Le film nous plonge progressivement dans cette société, mi communiste (un société égalitaire, la notion "d'opium du peuple" apposé cette fois sur les livres, idéologie Stakhanoviste), mi fasciste ( la pratique des autodafés, la brigade des pompiers qui ressemble à une Gestapo, valorisation de la collaboration), ou la culture de l'image supplante celle de l'écrit (les murs d'écran envahissant les foyers, les bd sans bulles, les antennes comme indicateur de développement humain) et ou toutes les institutions sont détournés de leurs buts originels (les pompier deviennent des pyromanes, les docteurs des commerciaux, les instituteurs des robots). C'est aussi et surtout la culture du futur et non du passé, jugé comme étant source de tristesse et de chagrins, alimenté principalement par les romans (il y a un peu de nous dans chaque roman) et par les intellectuelles (qui parle mais qui n'agisse pas). Une peinture vraisemblable et surtout affreusement réaliste d'un autre monde qui semble marché à l'envers. Surgit alors Montag, pompier classique qui devient de plus en plus obnubilé par les livres qu'il brule au point de les lire et de les dissimuler chez lui. C'est avant tout ce personnage, ainsi que celui de Clarisse qui permet au spectateur de s'introduire dans le récit et de guider sa lecture.

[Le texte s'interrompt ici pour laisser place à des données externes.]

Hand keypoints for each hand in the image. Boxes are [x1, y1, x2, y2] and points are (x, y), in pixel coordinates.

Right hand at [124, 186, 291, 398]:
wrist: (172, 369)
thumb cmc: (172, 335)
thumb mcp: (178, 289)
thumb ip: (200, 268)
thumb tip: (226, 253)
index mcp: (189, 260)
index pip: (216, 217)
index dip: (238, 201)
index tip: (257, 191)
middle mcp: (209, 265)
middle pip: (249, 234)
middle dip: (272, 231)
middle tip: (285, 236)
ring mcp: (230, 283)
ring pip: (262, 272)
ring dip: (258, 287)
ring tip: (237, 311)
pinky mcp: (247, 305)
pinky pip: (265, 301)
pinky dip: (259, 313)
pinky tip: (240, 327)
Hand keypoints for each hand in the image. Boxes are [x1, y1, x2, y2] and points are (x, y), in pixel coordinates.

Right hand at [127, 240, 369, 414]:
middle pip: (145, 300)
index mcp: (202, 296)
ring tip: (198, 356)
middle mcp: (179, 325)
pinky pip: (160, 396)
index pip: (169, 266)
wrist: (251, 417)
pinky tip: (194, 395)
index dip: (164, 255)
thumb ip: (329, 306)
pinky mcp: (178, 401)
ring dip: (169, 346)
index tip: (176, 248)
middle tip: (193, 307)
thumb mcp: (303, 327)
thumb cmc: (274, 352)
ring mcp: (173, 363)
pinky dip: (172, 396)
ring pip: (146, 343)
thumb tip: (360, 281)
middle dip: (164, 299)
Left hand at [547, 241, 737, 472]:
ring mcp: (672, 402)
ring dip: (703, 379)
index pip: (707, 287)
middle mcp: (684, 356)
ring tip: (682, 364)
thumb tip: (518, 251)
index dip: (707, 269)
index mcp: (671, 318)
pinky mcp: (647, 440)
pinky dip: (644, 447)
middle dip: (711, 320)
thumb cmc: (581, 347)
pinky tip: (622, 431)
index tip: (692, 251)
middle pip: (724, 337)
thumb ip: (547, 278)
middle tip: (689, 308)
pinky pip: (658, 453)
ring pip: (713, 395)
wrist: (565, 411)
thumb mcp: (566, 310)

Car le début peu laisser perplexe. Ce n'est pas tant par le récit que par la façon dont il est mis en scène qui déstabilise le spectateur. Montage abrupte, traduisant l'esprit mécanique de cette société, nous larguant en plein milieu d'une fouille sans bien comprendre ce qui ce passe. C'est peut-être aussi par là que le film va commencer à nous immiscer dans ce monde incompréhensible, profondément désordonné alors qu'elle hisse aux yeux de tous une peinture plutôt positive et ordonné de cette nouvelle orientation politique et sociale. Ce n'est qu'une fois le personnage principal cerné que l'on va pleinement s'imiser dans l'univers si particulier de Fahrenheit 451. Le film marche alors de façon impeccable, le rythme adopté est excellent, avec son lot de séquences fortes, à l'instar de l'autodafé chez la grosse institutrice. On suit aussi avec beaucoup d'intérêt la trajectoire de Montag (excellent Oskar Werner) et de Clarisse (épatante Julie Christie, qui interprète également la femme de Montag), couple de fortune (l'un trouvant la femme ouverte et optimiste qu'il n'a jamais eu, l'autre un allié de poids et un homme de confiance). Le film se déroule sur un ton sérieux pour, tout d'un coup, lors des dix dernières minutes de métrage, basculer vers la comédie avec les hommes-livres, ou Truffaut érige comme modèle l'art de vivre paysan (conte oral, petite communauté ou chacun à un rôle bien défini). Une rupture de ton audacieuse qui peut en déstabiliser plus d'un.

Farenheit 451 est donc un classique du cinéma d'anticipation, qui brille avant tout par cette magnifique peinture d'une société totalement rigide.